───── Records shown ─────

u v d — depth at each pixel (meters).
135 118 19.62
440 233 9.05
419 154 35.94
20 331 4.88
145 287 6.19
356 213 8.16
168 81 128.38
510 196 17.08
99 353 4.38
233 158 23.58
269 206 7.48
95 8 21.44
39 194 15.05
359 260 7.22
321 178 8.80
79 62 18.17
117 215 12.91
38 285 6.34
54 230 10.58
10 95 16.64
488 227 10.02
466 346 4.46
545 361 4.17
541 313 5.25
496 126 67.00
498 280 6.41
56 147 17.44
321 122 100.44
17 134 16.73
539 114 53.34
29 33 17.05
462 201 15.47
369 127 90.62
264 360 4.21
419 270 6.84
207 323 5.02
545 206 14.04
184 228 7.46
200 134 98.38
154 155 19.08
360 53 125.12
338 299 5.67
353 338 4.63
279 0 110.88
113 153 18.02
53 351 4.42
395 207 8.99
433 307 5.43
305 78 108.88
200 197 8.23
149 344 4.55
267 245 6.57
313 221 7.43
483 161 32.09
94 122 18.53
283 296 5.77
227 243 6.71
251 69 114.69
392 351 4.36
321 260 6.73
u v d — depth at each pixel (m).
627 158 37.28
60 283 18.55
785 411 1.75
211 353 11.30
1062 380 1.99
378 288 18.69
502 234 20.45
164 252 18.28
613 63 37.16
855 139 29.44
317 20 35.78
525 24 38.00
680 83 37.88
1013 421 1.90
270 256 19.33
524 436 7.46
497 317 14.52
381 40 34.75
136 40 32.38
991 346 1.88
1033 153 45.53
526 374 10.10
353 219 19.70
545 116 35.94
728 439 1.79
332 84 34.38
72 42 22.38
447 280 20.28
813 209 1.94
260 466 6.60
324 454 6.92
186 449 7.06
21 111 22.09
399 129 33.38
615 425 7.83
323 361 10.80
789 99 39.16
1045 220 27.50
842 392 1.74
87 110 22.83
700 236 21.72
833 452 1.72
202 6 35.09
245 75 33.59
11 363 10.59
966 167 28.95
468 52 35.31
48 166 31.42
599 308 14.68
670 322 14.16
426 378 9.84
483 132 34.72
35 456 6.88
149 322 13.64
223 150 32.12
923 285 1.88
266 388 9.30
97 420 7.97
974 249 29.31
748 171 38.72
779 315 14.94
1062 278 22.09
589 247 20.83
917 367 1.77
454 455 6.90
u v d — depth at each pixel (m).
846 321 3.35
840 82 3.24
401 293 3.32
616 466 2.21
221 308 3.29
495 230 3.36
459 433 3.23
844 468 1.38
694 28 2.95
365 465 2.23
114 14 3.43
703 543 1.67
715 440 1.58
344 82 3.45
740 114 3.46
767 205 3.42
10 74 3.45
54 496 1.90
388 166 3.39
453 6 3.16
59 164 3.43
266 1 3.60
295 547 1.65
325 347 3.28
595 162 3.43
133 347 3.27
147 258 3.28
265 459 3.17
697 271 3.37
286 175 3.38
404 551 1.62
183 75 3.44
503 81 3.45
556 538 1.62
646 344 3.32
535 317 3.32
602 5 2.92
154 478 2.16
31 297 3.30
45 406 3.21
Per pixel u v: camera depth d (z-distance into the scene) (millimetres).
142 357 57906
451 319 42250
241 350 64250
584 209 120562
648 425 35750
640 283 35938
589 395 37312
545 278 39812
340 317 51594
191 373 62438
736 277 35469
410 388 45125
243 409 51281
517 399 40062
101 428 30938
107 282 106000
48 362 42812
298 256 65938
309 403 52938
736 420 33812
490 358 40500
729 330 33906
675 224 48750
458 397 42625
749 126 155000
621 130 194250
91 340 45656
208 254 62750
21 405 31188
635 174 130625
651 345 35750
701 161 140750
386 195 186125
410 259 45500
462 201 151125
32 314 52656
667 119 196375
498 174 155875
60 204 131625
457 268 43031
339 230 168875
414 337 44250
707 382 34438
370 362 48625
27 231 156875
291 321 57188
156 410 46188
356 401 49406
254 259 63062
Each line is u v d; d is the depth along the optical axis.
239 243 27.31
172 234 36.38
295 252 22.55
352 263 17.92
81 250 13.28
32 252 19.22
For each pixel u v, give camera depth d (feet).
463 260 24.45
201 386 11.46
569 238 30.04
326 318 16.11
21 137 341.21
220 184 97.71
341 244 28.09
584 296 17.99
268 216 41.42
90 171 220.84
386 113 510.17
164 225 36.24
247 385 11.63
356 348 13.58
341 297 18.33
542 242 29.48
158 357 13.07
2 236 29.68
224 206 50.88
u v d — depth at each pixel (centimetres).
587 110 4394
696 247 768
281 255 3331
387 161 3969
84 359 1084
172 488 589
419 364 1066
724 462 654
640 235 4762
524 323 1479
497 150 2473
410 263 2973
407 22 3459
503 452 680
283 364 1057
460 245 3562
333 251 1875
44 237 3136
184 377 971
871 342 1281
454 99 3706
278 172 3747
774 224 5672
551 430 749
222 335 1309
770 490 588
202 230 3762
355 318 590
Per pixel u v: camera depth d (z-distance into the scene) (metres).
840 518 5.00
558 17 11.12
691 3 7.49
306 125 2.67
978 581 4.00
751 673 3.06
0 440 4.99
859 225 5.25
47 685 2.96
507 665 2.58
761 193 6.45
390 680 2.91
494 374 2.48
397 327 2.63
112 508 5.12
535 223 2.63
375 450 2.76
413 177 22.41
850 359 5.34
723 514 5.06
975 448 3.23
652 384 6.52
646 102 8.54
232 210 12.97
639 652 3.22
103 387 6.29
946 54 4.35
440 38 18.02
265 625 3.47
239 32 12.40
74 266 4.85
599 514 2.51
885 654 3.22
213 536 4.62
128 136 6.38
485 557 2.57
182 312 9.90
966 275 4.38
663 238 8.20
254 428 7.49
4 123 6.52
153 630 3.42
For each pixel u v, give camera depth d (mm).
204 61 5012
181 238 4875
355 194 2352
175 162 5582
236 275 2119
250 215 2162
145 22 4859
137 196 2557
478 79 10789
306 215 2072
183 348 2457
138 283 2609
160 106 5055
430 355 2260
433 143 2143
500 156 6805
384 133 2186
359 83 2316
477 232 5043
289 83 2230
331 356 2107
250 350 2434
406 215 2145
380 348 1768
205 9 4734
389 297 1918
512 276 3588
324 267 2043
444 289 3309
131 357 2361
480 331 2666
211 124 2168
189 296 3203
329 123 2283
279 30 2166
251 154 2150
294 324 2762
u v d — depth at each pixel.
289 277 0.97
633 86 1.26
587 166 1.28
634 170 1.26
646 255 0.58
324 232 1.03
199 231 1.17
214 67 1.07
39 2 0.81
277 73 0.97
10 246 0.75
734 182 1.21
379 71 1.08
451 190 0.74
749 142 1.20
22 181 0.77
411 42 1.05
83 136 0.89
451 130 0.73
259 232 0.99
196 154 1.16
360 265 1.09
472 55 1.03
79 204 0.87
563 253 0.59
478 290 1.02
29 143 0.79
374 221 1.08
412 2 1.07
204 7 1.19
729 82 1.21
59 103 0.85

─────

The lines to return are those with the string "pixel" in them; copy each from the entries above.

u v d — depth at each pixel (meters).
u v d — depth at each pixel (m).
u v d — depth at each pixel (m).
Per pixel u v: camera depth d (z-distance into the scene) (millimetres).
For each pixel u v, give camera depth d (feet).
u v d — depth at each pixel (centimetres).
Per pixel u v: camera depth d (z-distance into the scene) (metres).
For each pixel u v, give camera depth d (mm).
u v d — depth at each pixel.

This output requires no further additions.